Tue Jul 7, 2015, 10:07 PM
Jul 2015
The irony here is thick. In 2006, McCaskill said on Meet the Press that while Bill Clinton was a great president, “I don’t want my daughter near him.” Upon hearing the news, according to John Heilemann and Mark Halperin’s book Game Change, Hillary exclaimed, “Fuck her,” and cancelled a fundraiser for the Missouri senator. McCaskill later apologized to Bill Clinton, and was wooed intensely by Hillary during the 2008 primaries. But she infuriated the Clintons again by endorsing Barack Obama. In their book HRC, Aimee Parnes and Jonathan Allen write that, “‘Hate’ is too weak a word to describe the feelings that Hillary’s core loyalists still have for McCaskill.


McCaskill grew even less effective when Mark Halperin did something TV interviewers too rarely do: He demanded substance. Give “three specific positions” of Sanders that “are too far left,” he insisted. “I am not here to be critical of my colleague Senator Sanders,” McCaskill responded, absurdly. But Halperin caught her, noting that, “With all due respect, you already were: You said he was socialist and not electable.”
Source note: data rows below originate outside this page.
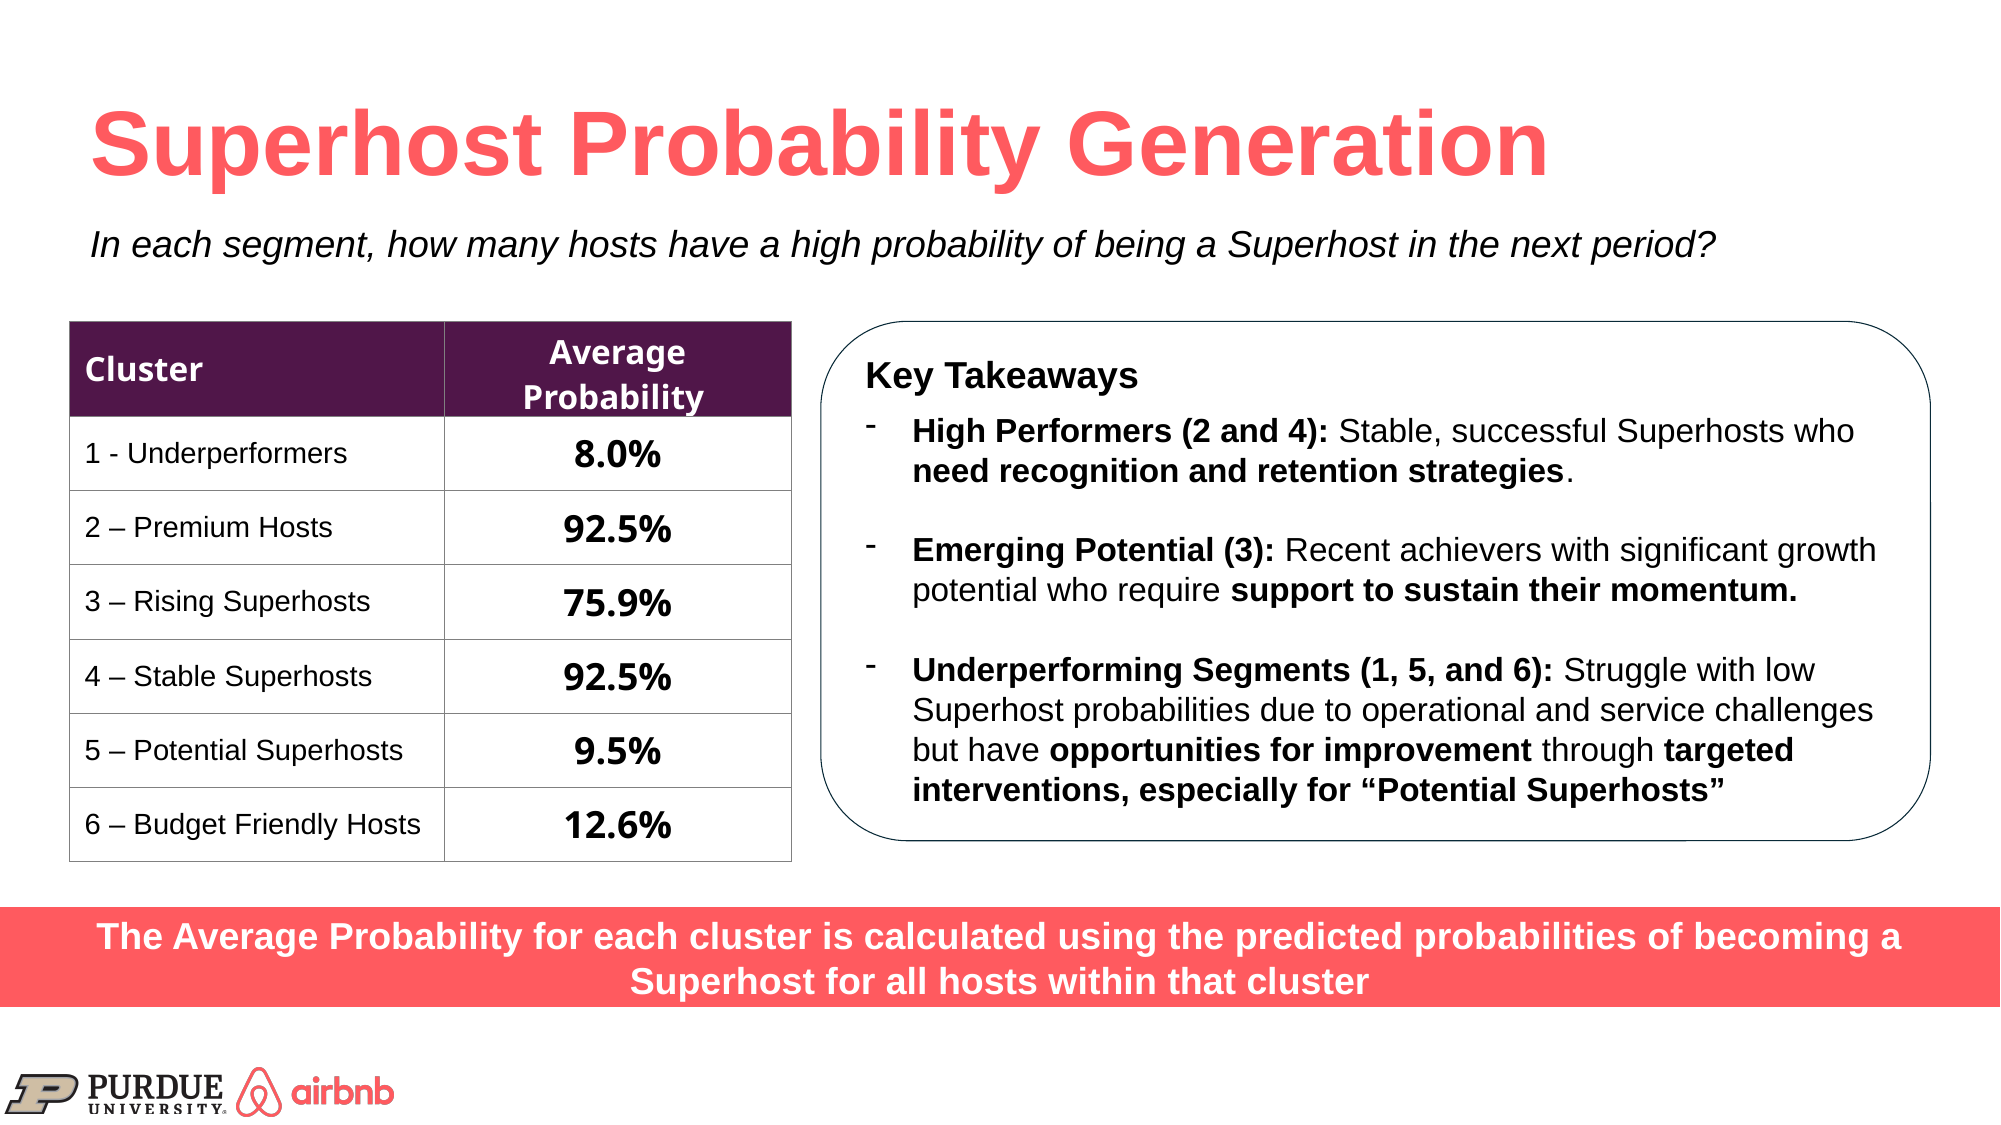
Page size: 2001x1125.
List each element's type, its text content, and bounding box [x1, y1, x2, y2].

table_header Cluster [70, 322, 444, 416]
table_cell 5 – Potential Superhosts [70, 714, 444, 787]
table_cell 92.5% [445, 491, 791, 564]
table_cell 2 – Premium Hosts [70, 491, 444, 564]
table_cell 3 – Rising Superhosts [70, 565, 444, 639]
table_cell 9.5% [445, 714, 791, 787]
text_box Key Takeaways High Performers (2 and 4): Stable, successful Superhosts who need recognition and retention strategies. Emerging Potential (3): Recent achievers with significant growth potential who require support to sustain their momentum. Underperforming Segments (1, 5, and 6): Struggle with low Superhost probabilities due to operational and service challenges but have opportunities for improvement through targeted interventions, especially for “Potential Superhosts” [850, 344, 1907, 816]
picture [236, 1067, 394, 1117]
table_cell 75.9% [445, 565, 791, 639]
table_cell 12.6% [445, 788, 791, 861]
table_header Average Probability [445, 322, 791, 416]
table_cell 1 - Underperformers [70, 417, 444, 490]
title Superhost Probability Generation [75, 59, 1924, 233]
table_cell 92.5% [445, 640, 791, 713]
text_box [819, 319, 1933, 843]
table_cell 8.0% [445, 417, 791, 490]
text_box In each segment, how many hosts have a high probability of being a Superhost in the next period? [74, 212, 1740, 273]
table_cell 4 – Stable Superhosts [70, 640, 444, 713]
text_box The Average Probability for each cluster is calculated using the predicted probabilities of becoming a Superhost for all hosts within that cluster [0, 905, 2000, 1008]
table_cell 6 – Budget Friendly Hosts [70, 788, 444, 861]
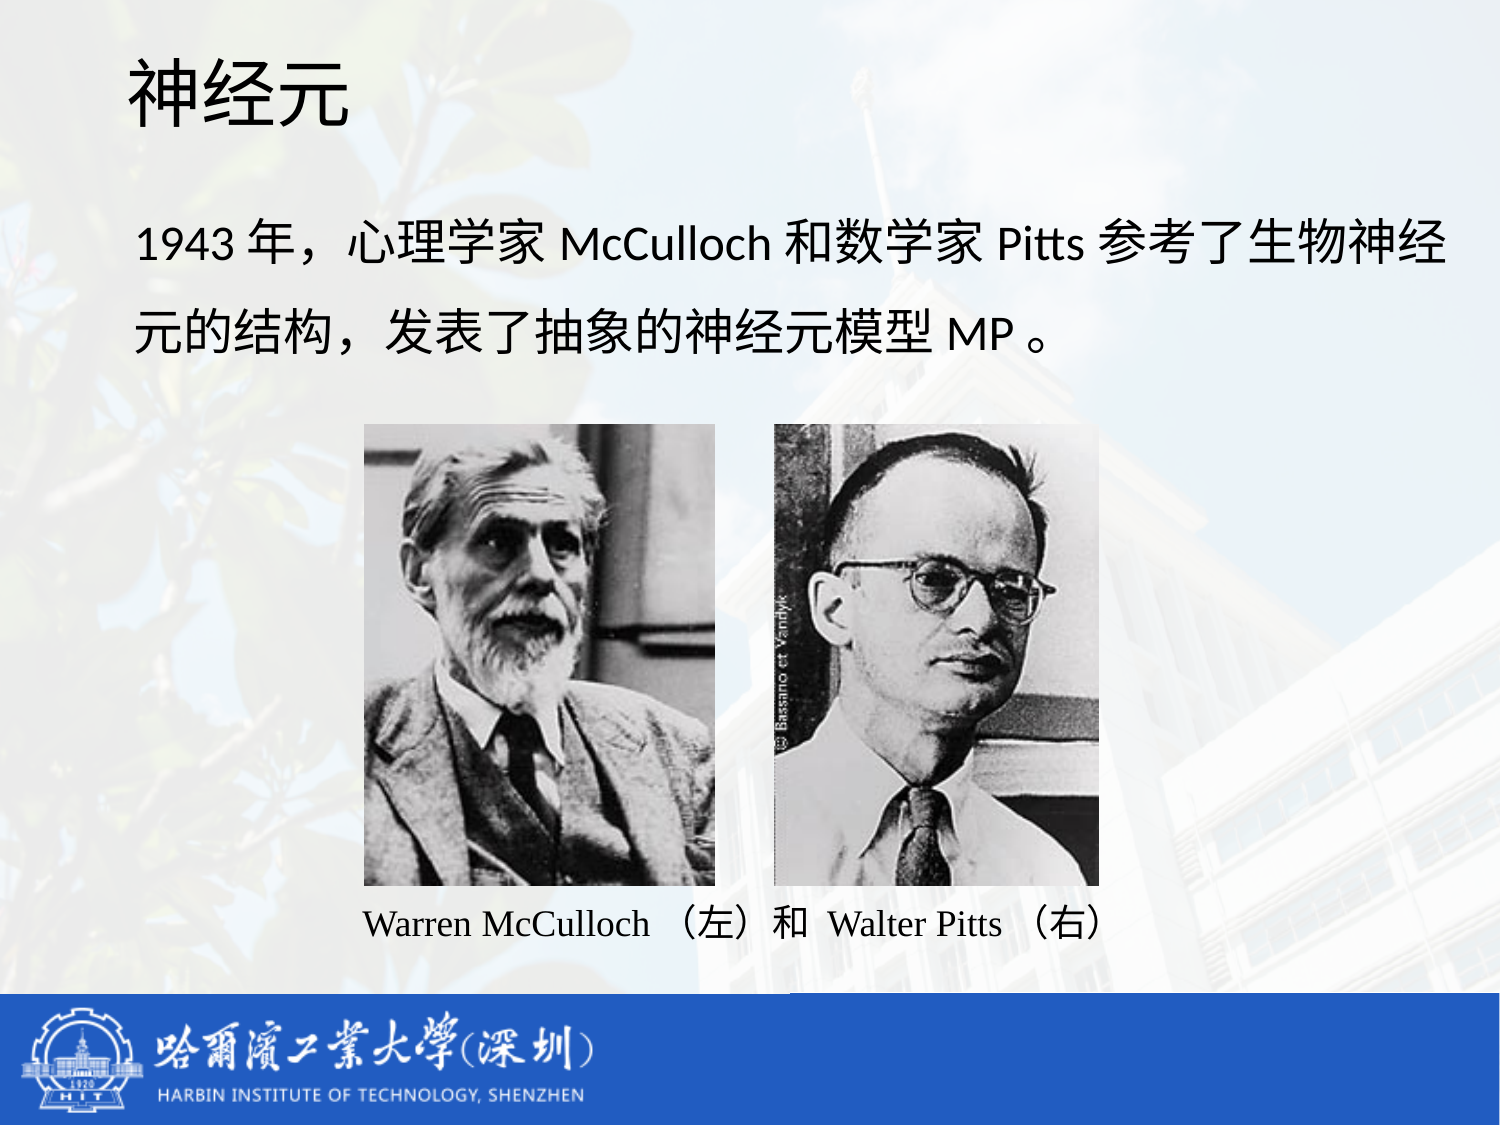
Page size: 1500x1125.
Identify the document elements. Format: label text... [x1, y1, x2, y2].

picture [364, 424, 715, 886]
picture [0, 992, 1500, 1125]
title 神经元 [124, 0, 775, 186]
text_box 1943年，心理学家McCulloch和数学家Pitts参考了生物神经元的结构，发表了抽象的神经元模型MP。 [119, 173, 1475, 368]
picture [774, 424, 1099, 886]
text_box Warren McCulloch（左）和 Walter Pitts（右） [347, 891, 1203, 951]
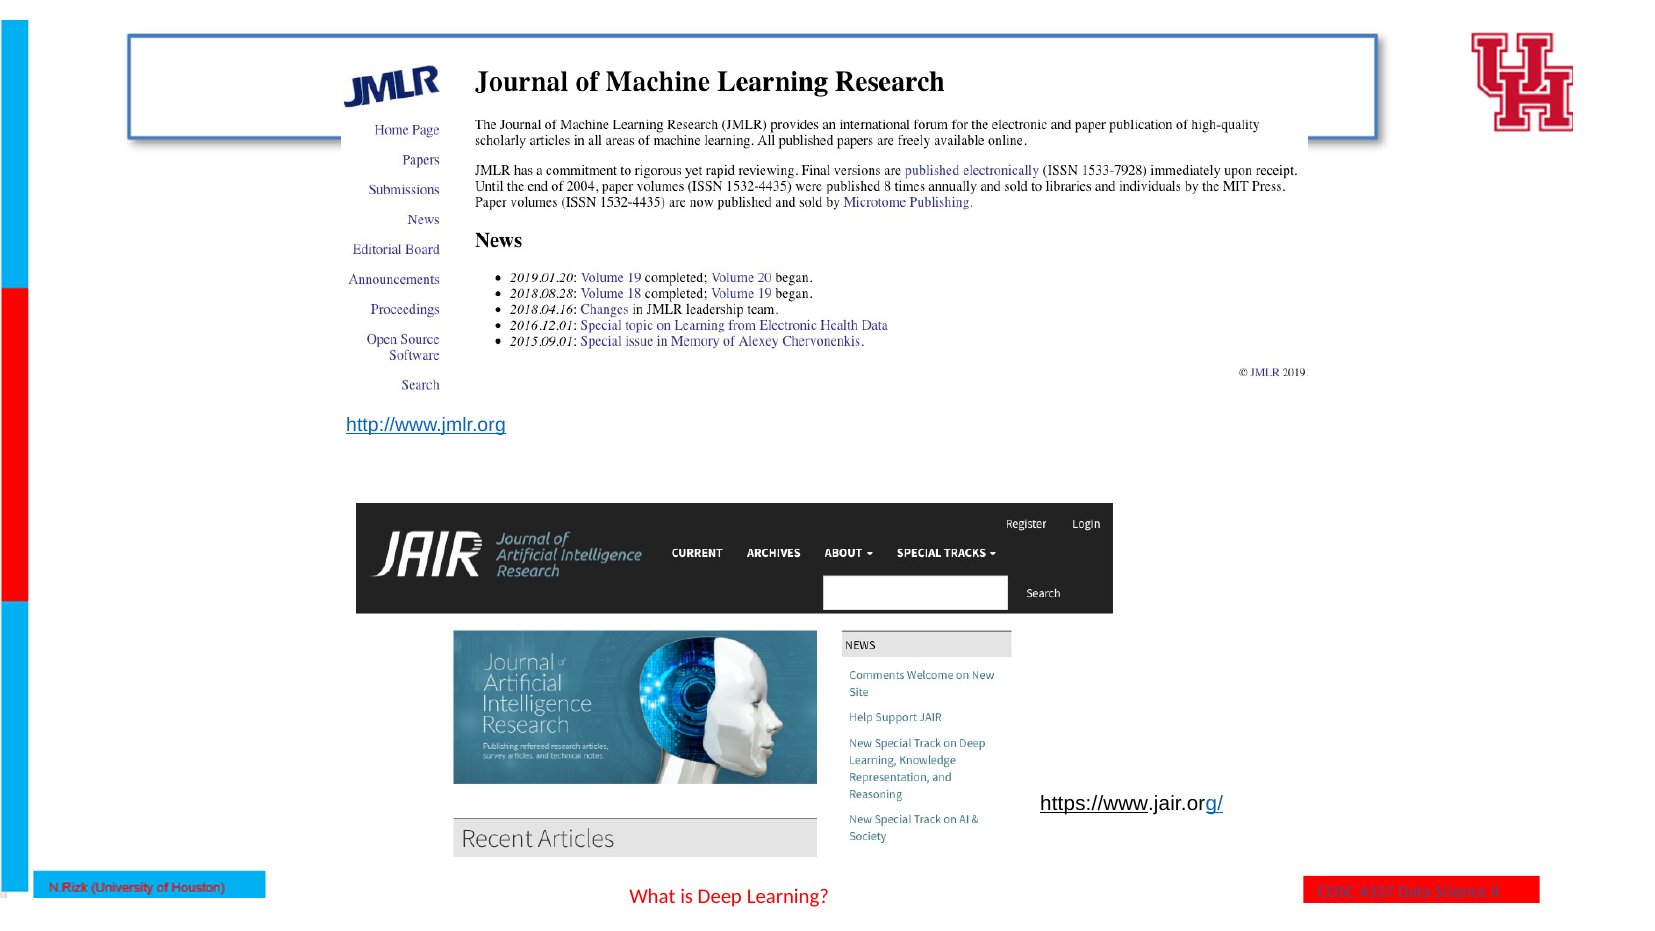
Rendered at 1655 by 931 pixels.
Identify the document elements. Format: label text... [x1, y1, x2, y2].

McCaskill, in other words, is a great surrogate: someone eager enough to regain the Clintons’ affection that she’ll not only praise Hillary, but also slam their opponents. On Morning Joe, she had two talking points. First, journalists are giving Sanders a pass. Second, Sanders is a socialist, and thus can’t win. Asked about Sanders’ large crowds, McCaskill compared him to Ron Paul and Pat Buchanan, other candidates who sparked enthusiasm among their supporters but couldn’t win a general election because of their “extreme message.”

More intriguing is point number two. Sanders probably would be a problematic general-election candidate. But the liberals flocking to his side don’t much care. Nor are the Clintonites likely to scare off many liberals by reminding them that Sanders is a socialist. Most of them already know. And far from hiding it, Sanders is quite effective when challenged on this point. Right after he jumped in the race, George Stephanopoulos gave Sanders exactly the treatment McCaskill is calling for now. First, he reminded Sanders he was a socialist. Then, when Sanders pointed to Scandinavia as his socialist model, Stephanopoulos snarked that, “I can hear the Republican attack ad right now: He wants America to be look more like Scandinavia.” But Sanders was not cowed. “That’s right. That’s right,” he replied. “And what’s wrong with that? What’s wrong when you have more income and wealth equality? What’s wrong when they have a stronger middle class in many ways than we do?” It was the kind of performance more likely to leave liberals inspired than alienated.